## Text under study

The hon. Lady makes a valid point. I have of course had discussions with my right hon. Friend the Business Secretary, and with the First Minister and Deputy First Minister of Wales. I have also discussed the issue of Corus with the chief executive of Corus. The point that the hon. Lady makes about foreign-owned companies in Wales is well taken, but I have no reason to believe that that will be a disadvantage to us in Wales in the months to come. In my constituency, for example, thousands of people work for car component manufacturers that are American-owned, and so far, so good. Obviously, they are feeling the pinch, like all manufacturing companies, and particularly those in the automotive industry, but I very much take her point on board.
My right hon. Friend and his colleagues in Government should be congratulated on the work that they are doing to get information to small and medium-sized businesses about the various schemes that are there to help. However, the Treasury Committee has been taking evidence in Northern Ireland, Scotland and the north of England, and one of the messages that we are getting back from some businesses is that they are not aware of all the schemes. May I urge my right hon. Friend to contact his right hon. Friends in the Cabinet to ensure that all the information and all the schemes are made available direct to small and medium-sized businesses, so that they can approach the banks, and not wait for the banks to approach them?

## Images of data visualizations
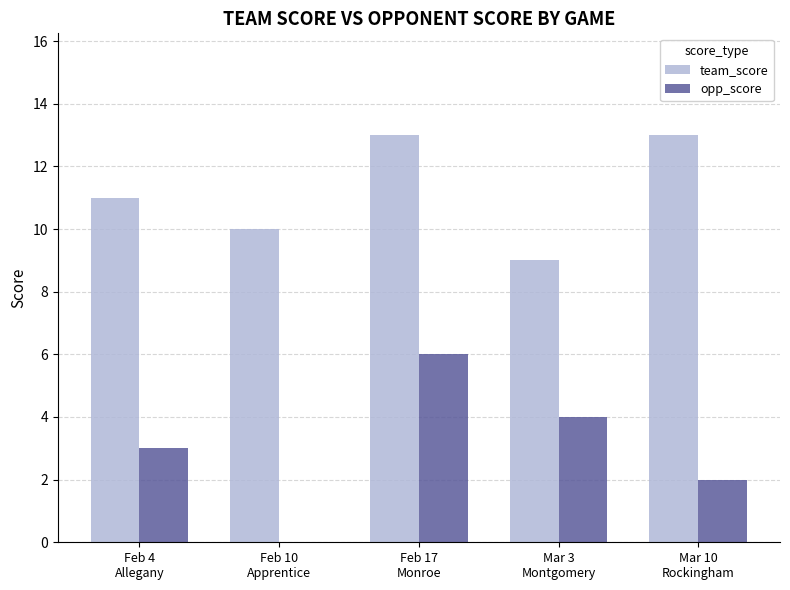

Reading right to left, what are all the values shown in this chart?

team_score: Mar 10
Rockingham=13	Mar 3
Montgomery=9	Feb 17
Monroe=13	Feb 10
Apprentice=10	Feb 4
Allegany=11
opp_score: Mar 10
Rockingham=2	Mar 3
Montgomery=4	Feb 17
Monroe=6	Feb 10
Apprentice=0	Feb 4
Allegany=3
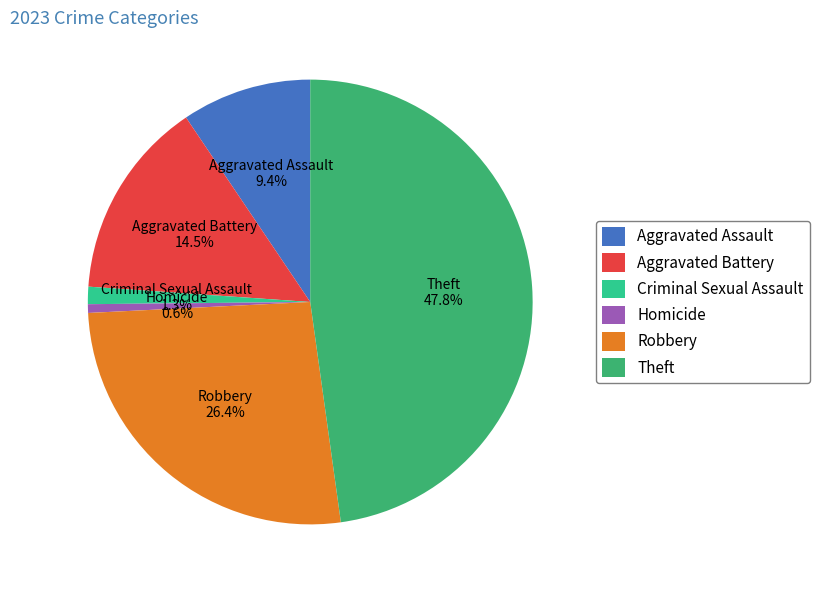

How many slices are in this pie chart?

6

## Problem 1
From the parliamentary exchange on support for businesses, reproduce the passage starting with "My right hon. Friend and" and going on through "to approach them?".
## Problem 2
Write what comes next in the parliamentary exchange on support for businesses, picking up after its last sentence.
The listing is separate material, apart from the parliamentary exchange on support for businesses.

## Your response 1
My right hon. Friend and his colleagues in Government should be congratulated on the work that they are doing to get information to small and medium-sized businesses about the various schemes that are there to help. However, the Treasury Committee has been taking evidence in Northern Ireland, Scotland and the north of England, and one of the messages that we are getting back from some businesses is that they are not aware of all the schemes. May I urge my right hon. Friend to contact his right hon. Friends in the Cabinet to ensure that all the information and all the schemes are made available direct to small and medium-sized businesses, so that they can approach the banks, and not wait for the banks to approach them?

## Your response 2
Yes. My hon. Friend is of course a distinguished member of the Treasury Committee, and he makes a valid point. The issue of information is very important. The "Real help now" information is available on all Government websites, and on the websites of the devolved Administrations, including the Welsh Assembly Government, but more work is necessary, particularly locally. Most local authorities in Wales are now organising economic summits in their areas. There was one in my area on Friday, for example, and I know that there is to be a summit in the constituency of my hon. Friend the Under-Secretary of State for Wales. Information is best disseminated at the most local level, but I very much take the points that my hon. Friend Nick Ainger makes.
Only yesterday, I received notice that the Newtown factory branch of Trelleborg Sealing Solutions is to cut about 56 jobs, following similar examples at Stadco and Floform. What plans does the Secretary of State have to make sure that the manufacturing skills gap does not widen in Montgomeryshire, and is there potential to divert money specifically into the manufacturing base in mid-Wales, so that we can replace the jobs that we are losing with green jobs in the green economy, which provides both manufacturing opportunities and sustainable economic activity for the longer term?
Yes, and that is certainly a priority of the United Kingdom Government, and of the Welsh Assembly Government, too. It is important that the hon. Gentleman and other Members who represent Welsh constituencies are aware of the various schemes available to businesses in Wales, particularly the ProAct scheme. It is unique to Wales and is very effective. Some 75 applications have now been processed, and 66 of them are from the automotive industry. Ten have been accepted. That represents nearly 6,000 workers, so it is a very real scheme, and it means that real money goes to help businesses such as the one that the hon. Gentleman described. I take the point that he makes about the green industry; that is a priority for both Governments.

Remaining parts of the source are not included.